What is Statutory Arbitration?
There are various statutes providing for dispute resolution by way of arbitration, even though parties did not have an express arbitration clause between them i.e., Section 7-B of Telegraph Act,1885, Section 52 of Electricity Act, Section 76(2) of Electricity (Supply) Act, etc. In the same manner even Section 18 of The Micro Small Medium Enterprises Development Act, 2006 provides for dispute resolution by way of arbitration.
MSME: MSME stands for Micro, Small, and Medium Enterprises.
Prior to COVID 19 reforms announced in the month of May 2019, the enterprises under Micro, Small, and Medium Enterprises Development (MSMED) Act in 2006 were classified into two divisions. Manufacturing enterprises (engaged in the manufacturing or production of goods in any industry) and Service Sector. However, now this has been removed. Below you will find the earlier and revised definition of MSME:
The term “Contractual” means, a contract between two parties doing business or entering into any legal transaction under the laws of India. Any business transaction which is of legal in nature is a contract, either in writing or oral. However, it is always advisable to have contract in writing or at least if not, then action shall be written such as supplying the goods on written work order or purchase order, having delivery challan as proof of supply, email correspondence, etc. further, it is also meant the terms the business parties have agreed too. The term “Arbitration” means a private process set up by the parties as a substitute for court litigation to obtain a decision on their dispute. The Arbitration in India is regulated by Arbitration and Conciliation Act, 1996 (as amended).

◆ Instructions ◆
1/ According to the text on statutory arbitration, what law regulates arbitration in India?
2/ Say whether each statement agrees with the text on statutory arbitration, and quote the words that decide it. (a) Section 18 of the MSMED Act, 2006 provides for settling disputes by arbitration. (b) A business deal counts as a contract only if it is in writing. (c) Arbitration is a process run by the courts.
3/ Give the next few sentences of the text on statutory arbitration, picking up after its last sentence.

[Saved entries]
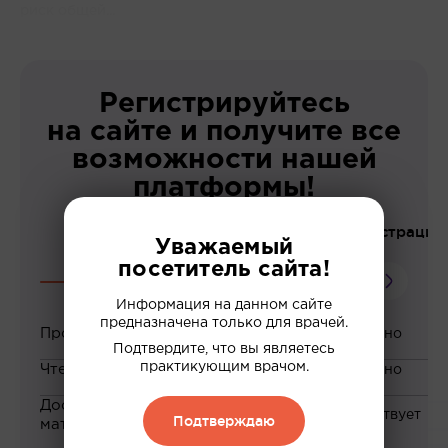
риск общей...
Регистрируйтесь
на сайте и получите все
возможности нашей
платформы!
До регистрации
Уважаемый
посетитель сайта!
Информация на данном сайте
предназначена только для врачей.
Просмотр вебинаров
Подтвердите, что вы являетесь
практикующим врачом.
Чтение статей
Доступ к закрытым
Подтверждаю
материалам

◆ Task-by-task results ◆
1/ The Arbitration and Conciliation Act, 1996 (as amended).

2/
(a) Yes: "Section 18 of The Micro Small Medium Enterprises Development Act, 2006 provides for dispute resolution by way of arbitration."
(b) No: "Any business transaction which is of legal in nature is a contract, either in writing or oral."
(c) No: "a private process set up by the parties as a substitute for court litigation"

3/
The term “Contractual Arbitration” means, wherein the business parties have agreed in writing either in form of Purchase Order or separate agreement dealing with terms of business or separate arbitration agreement and contains the clause of referring the disputes to arbitration means contractual arbitration. The term “contractual arbitration” itself speaks of its binding force under the Laws of India. The business contracts are regulated by Indian Contract Act, 1872.
Business entity registered under MSME are entitled to claim their money through MSME Council Arbitration and this is termed as Statutory Arbitration and has the same effect as Contractual Arbitration. In the event, there are two arbitrations co-existing, Aggrieved Party if MSME member has the choice of selecting arbitration method, whether Statutory or Contractual
Whether it is mandatory for the Business Entity to be a registered entity under MSME to avail Dispute Resolution remedy:
In India, most of the Micro, Small & Medium Enterprises/Industries become unviable mainly because of the delayed payments from the Parties. Due to huge pendency of cases normal commercial litigation takes very long time to get finality.
It is sad but a fact that even in this technology and consulting era most of the MSMEs do not understand the importance of arbitration clauses while entering contracts as they don’t prefer taking the advice of Legal Professionals with the only aim of avoiding Legal costs and hence when disputes arise they are left with litigations only. The Government has taken various efforts to support and protect the interests of MSME as they are the backbone of Indian GDP.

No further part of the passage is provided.